The human plasma, seawater and coconut water were used as received. The breast milk was prepared by separating all solids via filtration and centrifugation, followed by dilution with PBS. UV–visible spectra were recorded on an Agilent 8453 spectrometer (Agilent Technologies, Santa Clara, CA, USA). Fluorescence measurements were recorded on a Shimadzu RF 5301 spectrophotometer (Shimadzu Corporation, Columbia, MD, USA) with slit widths of 1.5 nm excitation and 1.5 nm emission slit widths. All fluorescence spectra were integrated versus wavenumber on the x-axis, using OriginPro version 8.6.

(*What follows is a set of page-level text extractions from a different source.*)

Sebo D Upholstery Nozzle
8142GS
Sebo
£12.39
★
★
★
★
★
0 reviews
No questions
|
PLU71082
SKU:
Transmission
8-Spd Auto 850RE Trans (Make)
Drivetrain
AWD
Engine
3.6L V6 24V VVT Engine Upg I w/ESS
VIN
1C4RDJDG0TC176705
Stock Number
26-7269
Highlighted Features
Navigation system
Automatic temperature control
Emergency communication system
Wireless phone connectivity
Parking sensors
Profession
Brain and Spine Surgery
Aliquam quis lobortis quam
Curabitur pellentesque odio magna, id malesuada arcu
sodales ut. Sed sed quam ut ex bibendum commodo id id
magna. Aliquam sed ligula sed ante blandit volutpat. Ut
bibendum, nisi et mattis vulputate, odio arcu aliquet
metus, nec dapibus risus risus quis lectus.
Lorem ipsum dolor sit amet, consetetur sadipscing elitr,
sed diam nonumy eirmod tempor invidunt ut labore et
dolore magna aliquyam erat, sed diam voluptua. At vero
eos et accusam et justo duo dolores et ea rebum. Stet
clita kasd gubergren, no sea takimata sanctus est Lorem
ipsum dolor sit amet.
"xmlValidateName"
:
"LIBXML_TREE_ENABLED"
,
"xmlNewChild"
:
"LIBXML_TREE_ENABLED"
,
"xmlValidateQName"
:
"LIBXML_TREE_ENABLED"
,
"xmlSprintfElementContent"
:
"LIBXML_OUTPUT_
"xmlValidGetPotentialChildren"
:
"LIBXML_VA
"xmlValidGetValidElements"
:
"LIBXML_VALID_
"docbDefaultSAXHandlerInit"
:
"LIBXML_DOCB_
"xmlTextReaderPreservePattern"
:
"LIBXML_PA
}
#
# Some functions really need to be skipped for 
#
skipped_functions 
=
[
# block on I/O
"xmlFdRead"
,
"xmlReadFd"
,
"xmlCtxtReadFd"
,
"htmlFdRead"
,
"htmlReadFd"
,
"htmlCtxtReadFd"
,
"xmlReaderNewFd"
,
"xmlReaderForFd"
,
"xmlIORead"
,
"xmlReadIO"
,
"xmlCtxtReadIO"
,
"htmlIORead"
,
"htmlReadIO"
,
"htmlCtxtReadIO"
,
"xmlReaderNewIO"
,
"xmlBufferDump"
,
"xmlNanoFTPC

The energy transfer experiments were conducted as follows: 2.5 ml of a 10 mM solution of γ-cyclodextrin dissolved in the fluid of interest (PBS, coconut water, Narragansett Bay seawater, human plasma or human breast milk) was measured into a cuvette. Then 20 μl of the analyte (1 mg/ml) and 100 μl of the fluorophore (0.1 mg/ml) were added. After thorough mixing, the solution was excited at two wavelengths: near the analyte’s absorption maximum (defined as ‘analyte excitation’) and near the fluorophore’s absorption maximum (defined as ‘fluorophore excitation’). The energy transfer efficiencies were calculated according to Equation (1):

$$\%\text{energy}\text{transfer}=\frac{I_{\text{DA}}}{I_{\mathrm{A}}}\times 100,$$

where I_DA is defined as the integrated fluorophore emission from indirect excitation and I_A is the integrated fluorophore emission from direct excitation. A graphical depiction of I_DA and I_A is shown in Figure 4. Experiments were also conducted where 0 mM of γ cyclodextrin was used for each fluid, analyte and fluorophore combination, in place of the 10 mM cyclodextrin solution.

Control experiments were conducted as follows: (a) the fluorophore was mixed with γ-cyclodextrin and excited at the excitation wavelength of the analyte (but in the absence of any analyte) and (b) the fluorophore and analyte were both mixed in γ-cyclodextrin and excited at analyte excitation wavelength. The fluorophore emission that resulted from excitation at the analyte wavelength in the absence of the analyte was compared with the fluorophore emission from excitation at the analyte wavelength in the presence of the analyte. The ratio of these two emissions, shown as the ‘fluorophore ratio’, was calculated according to Equation (2):

$$\text{fluorophore}\text{ratio}=\frac{I_{\text{fluorophore}-\text{control}}}{I_{\text{fluorophore}-\text{analyte}}},$$

where I_{fluorophore – analyte} is the integration of the fluorophore emission in the presence of the analyte and I_{fluorophore – control} is the integration of the fluorophore emission in the absence of the analyte. Full tables of energy transfer efficiencies for all analyte–fluorophore combinations and summary figures of all analyte–fluorophore combinations are shown in the Supplementary Material.